Unless we engage regularly and open-mindedly with leaders outside our own sector, especially good, or at least adequate, ones, we risk reinforcing an assumption that what passes across the theory/practice ‘gap’ is basically one-way traffic, and that our challenge is about what we can teach them, not what they can teach us. This is a misplaced and arrogant assumption, even if it stems from anxiety and fear of inadequacy. In short, the tendency to frame our relationships with practice as a matter of knowledge production and/or knowledge transfer means that we limit the possibilities of knowledge acquisition, absorption, development, challenge and co-creation. And without two-way, indeed, multi-way traffic, we will continue to address questions that few people outside academia think are an issue, let alone one on which it is worth spending much time or effort. We will miss the tide changes in how leadership is being practised, contested and experienced.
Ourselves as leaders
Moreover, an Othering of leaders ‘out there’ distracts us from our own responsibilities and possibilities as leaders. Except for perhaps the earliest of early-career scholars, we have a significant amount of agency and choice in our work and our behaviour. And if we believe that at least an element of leadership - both its pluses and its minuses - could and should be dispersed throughout an institution or community, we should surely see ourselves as leadership ‘practitioners’. Our role - our opportunity - is to try to understand and shape/reshape the world and role-model a better relationship with it through what we teach and what we write, but also through how we behave, especially in our relationships with others. This is how we say we want to ‘make a difference’; and what is ‘leadership’ if not that? I agree with Harley’s (2019) framing of the crisis in academia as a crisis of leadership, and that includes us. Yet we feel much more comfortable excoriating leaders ‘out there’ for their failings than we do holding the mirror up to ourselves.
To give an example: Much of academic life revolves around reviewing, reacting to and giving feedback on other people’s writing, and having others do the same with our writing. Most academic relationships, I would suggest, revolve around the emotional and power dynamics of this experience. When we read the work of others, we process and evaluate it according to our own filters, frameworks, assumptions and preferences. Relating what we encounter to what we already know is central to theories of human perception and memory, going back to Plato, if not earlier. It is not just an issue of intellect or cognition, but vital for the coherence and continuity of our sense of self (Warnock, 1987). If we could not do this, we would have to interpret every word, every idea, and every argument as if we were encountering it for the first time. As a consequence of this, however, the more successful someone else’s work feels, the more likely it is that our own criteria are being invoked and satisfied, i.e., that it is close to how we would have written it ourselves. And on the flipside, when we criticise other people’s work, what we are often implicitly saying is ‘that is not how I would have written it’.

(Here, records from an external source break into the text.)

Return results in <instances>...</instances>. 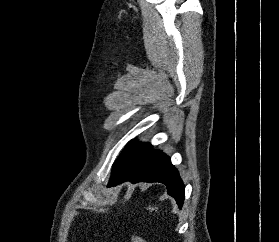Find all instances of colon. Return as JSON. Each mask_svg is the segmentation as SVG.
Masks as SVG:
<instances>
[{
    "label": "colon",
    "instance_id": "obj_1",
    "mask_svg": "<svg viewBox=\"0 0 279 242\" xmlns=\"http://www.w3.org/2000/svg\"><path fill=\"white\" fill-rule=\"evenodd\" d=\"M130 242H147V241L140 238L139 236L133 235L130 239Z\"/></svg>",
    "mask_w": 279,
    "mask_h": 242
}]
</instances>
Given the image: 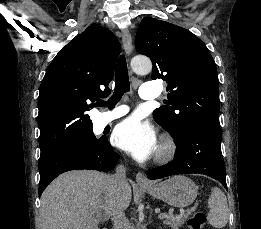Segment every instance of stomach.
<instances>
[{
  "label": "stomach",
  "instance_id": "1",
  "mask_svg": "<svg viewBox=\"0 0 261 229\" xmlns=\"http://www.w3.org/2000/svg\"><path fill=\"white\" fill-rule=\"evenodd\" d=\"M145 191L159 201H164L171 207H189L197 197V187L191 179L177 175L153 187H144Z\"/></svg>",
  "mask_w": 261,
  "mask_h": 229
}]
</instances>
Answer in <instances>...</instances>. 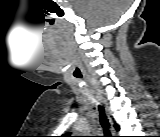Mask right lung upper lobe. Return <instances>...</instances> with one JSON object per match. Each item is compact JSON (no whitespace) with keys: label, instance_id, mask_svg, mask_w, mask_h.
I'll return each instance as SVG.
<instances>
[{"label":"right lung upper lobe","instance_id":"obj_1","mask_svg":"<svg viewBox=\"0 0 160 137\" xmlns=\"http://www.w3.org/2000/svg\"><path fill=\"white\" fill-rule=\"evenodd\" d=\"M115 128L116 130H119V126L117 124H115Z\"/></svg>","mask_w":160,"mask_h":137}]
</instances>
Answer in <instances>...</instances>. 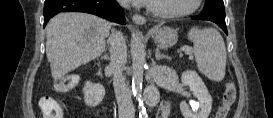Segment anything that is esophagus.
Instances as JSON below:
<instances>
[{
	"label": "esophagus",
	"instance_id": "1",
	"mask_svg": "<svg viewBox=\"0 0 273 118\" xmlns=\"http://www.w3.org/2000/svg\"><path fill=\"white\" fill-rule=\"evenodd\" d=\"M132 20L138 25H144L146 23V19L139 14H134Z\"/></svg>",
	"mask_w": 273,
	"mask_h": 118
}]
</instances>
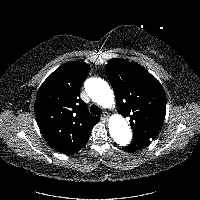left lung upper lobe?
I'll return each mask as SVG.
<instances>
[{"label": "left lung upper lobe", "instance_id": "left-lung-upper-lobe-1", "mask_svg": "<svg viewBox=\"0 0 200 200\" xmlns=\"http://www.w3.org/2000/svg\"><path fill=\"white\" fill-rule=\"evenodd\" d=\"M106 75L113 87L117 110L130 117V147L143 149L156 138L166 113V97L159 81L136 62L123 58L108 61Z\"/></svg>", "mask_w": 200, "mask_h": 200}]
</instances>
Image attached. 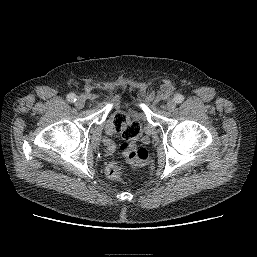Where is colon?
<instances>
[{
  "instance_id": "1",
  "label": "colon",
  "mask_w": 257,
  "mask_h": 257,
  "mask_svg": "<svg viewBox=\"0 0 257 257\" xmlns=\"http://www.w3.org/2000/svg\"><path fill=\"white\" fill-rule=\"evenodd\" d=\"M106 132L109 135L121 134L125 140L124 161L111 163L107 168V173L111 178H122L127 171L128 164L145 165L149 160L148 151L143 147H138L135 141L141 134V126L138 122L130 120L124 113H116L108 122ZM107 149L112 150L114 143L109 138L104 140Z\"/></svg>"
}]
</instances>
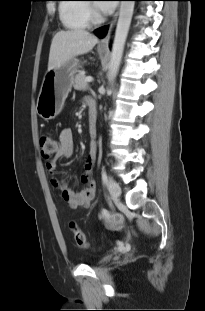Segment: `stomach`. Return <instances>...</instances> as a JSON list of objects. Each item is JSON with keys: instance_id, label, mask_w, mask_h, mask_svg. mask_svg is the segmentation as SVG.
I'll return each instance as SVG.
<instances>
[{"instance_id": "0dacf381", "label": "stomach", "mask_w": 205, "mask_h": 311, "mask_svg": "<svg viewBox=\"0 0 205 311\" xmlns=\"http://www.w3.org/2000/svg\"><path fill=\"white\" fill-rule=\"evenodd\" d=\"M103 53L99 50L100 55ZM79 68V60L73 58L57 69H48L37 99L36 110L41 118L54 119L61 112Z\"/></svg>"}]
</instances>
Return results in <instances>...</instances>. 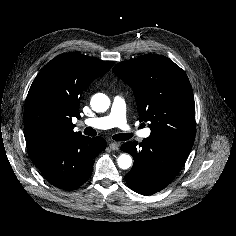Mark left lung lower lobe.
I'll list each match as a JSON object with an SVG mask.
<instances>
[{
    "mask_svg": "<svg viewBox=\"0 0 236 236\" xmlns=\"http://www.w3.org/2000/svg\"><path fill=\"white\" fill-rule=\"evenodd\" d=\"M193 145L149 136L141 143H124L121 149L134 158L127 184L137 193L152 195L164 189L176 177Z\"/></svg>",
    "mask_w": 236,
    "mask_h": 236,
    "instance_id": "0a47b994",
    "label": "left lung lower lobe"
}]
</instances>
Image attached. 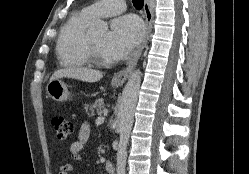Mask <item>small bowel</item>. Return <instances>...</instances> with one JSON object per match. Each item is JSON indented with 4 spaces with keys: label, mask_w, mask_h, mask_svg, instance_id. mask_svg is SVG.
Wrapping results in <instances>:
<instances>
[{
    "label": "small bowel",
    "mask_w": 249,
    "mask_h": 174,
    "mask_svg": "<svg viewBox=\"0 0 249 174\" xmlns=\"http://www.w3.org/2000/svg\"><path fill=\"white\" fill-rule=\"evenodd\" d=\"M89 134L90 127L87 123H84L80 129L78 140L72 142L68 147V155L71 160L80 161V153L88 141ZM71 171V164L66 163L60 166L59 174H70Z\"/></svg>",
    "instance_id": "c3829d8e"
}]
</instances>
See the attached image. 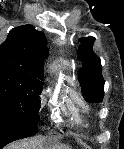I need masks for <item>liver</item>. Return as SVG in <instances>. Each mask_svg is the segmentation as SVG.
Masks as SVG:
<instances>
[{
  "label": "liver",
  "mask_w": 124,
  "mask_h": 149,
  "mask_svg": "<svg viewBox=\"0 0 124 149\" xmlns=\"http://www.w3.org/2000/svg\"><path fill=\"white\" fill-rule=\"evenodd\" d=\"M7 149H44L42 139H31L9 146Z\"/></svg>",
  "instance_id": "obj_1"
}]
</instances>
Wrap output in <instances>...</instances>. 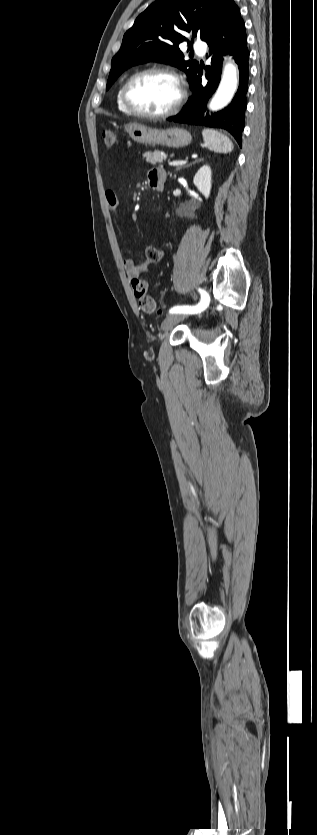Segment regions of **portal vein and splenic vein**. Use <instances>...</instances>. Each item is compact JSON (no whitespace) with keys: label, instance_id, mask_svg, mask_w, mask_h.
<instances>
[{"label":"portal vein and splenic vein","instance_id":"1","mask_svg":"<svg viewBox=\"0 0 317 835\" xmlns=\"http://www.w3.org/2000/svg\"><path fill=\"white\" fill-rule=\"evenodd\" d=\"M184 163H185L184 161L175 160V161H172V162H168V166H179V165H182Z\"/></svg>","mask_w":317,"mask_h":835}]
</instances>
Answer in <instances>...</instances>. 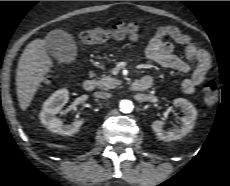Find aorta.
Segmentation results:
<instances>
[{
    "instance_id": "1",
    "label": "aorta",
    "mask_w": 230,
    "mask_h": 186,
    "mask_svg": "<svg viewBox=\"0 0 230 186\" xmlns=\"http://www.w3.org/2000/svg\"><path fill=\"white\" fill-rule=\"evenodd\" d=\"M119 108H120V111L123 113H130L132 112L134 106H133L132 101L125 99V100H121L119 104Z\"/></svg>"
}]
</instances>
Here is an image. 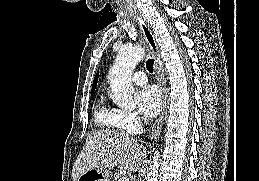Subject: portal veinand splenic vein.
I'll return each mask as SVG.
<instances>
[{
  "mask_svg": "<svg viewBox=\"0 0 259 181\" xmlns=\"http://www.w3.org/2000/svg\"><path fill=\"white\" fill-rule=\"evenodd\" d=\"M120 181H129V179L127 177H122Z\"/></svg>",
  "mask_w": 259,
  "mask_h": 181,
  "instance_id": "18ae733b",
  "label": "portal vein and splenic vein"
}]
</instances>
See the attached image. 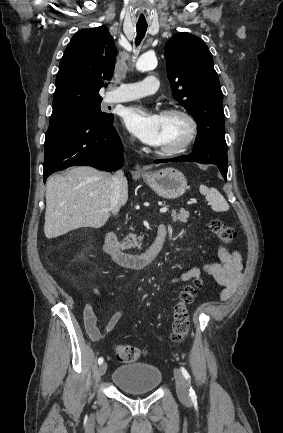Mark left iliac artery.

Within the context of academic relationships, Eda Ulus and I have explored this phenomenon as a form of unconscious narcissism, that is, a lack of awareness that what we think is an engagement in someone else’s work, and indeed an engagement in relationship, is in fact an obsession with ourselves (Tomkins and Ulus, 2015). Academic readers and reviewers are especially prone to this type of narcissism, facilitated by the use of ‘tracked changes’ through which a reviewer can take charge of an author’s words. By the time one’s authorial efforts get through such reviews, they no longer feel like the words belong to us (Cederström and Spicer, 2017). This appropriation-through-review suggests a lack of critical self-reflection on the part of the reviewer, made all the more ironic by the emphasis placed on critical reflection in business school education (Tomkins and Ulus, 2015).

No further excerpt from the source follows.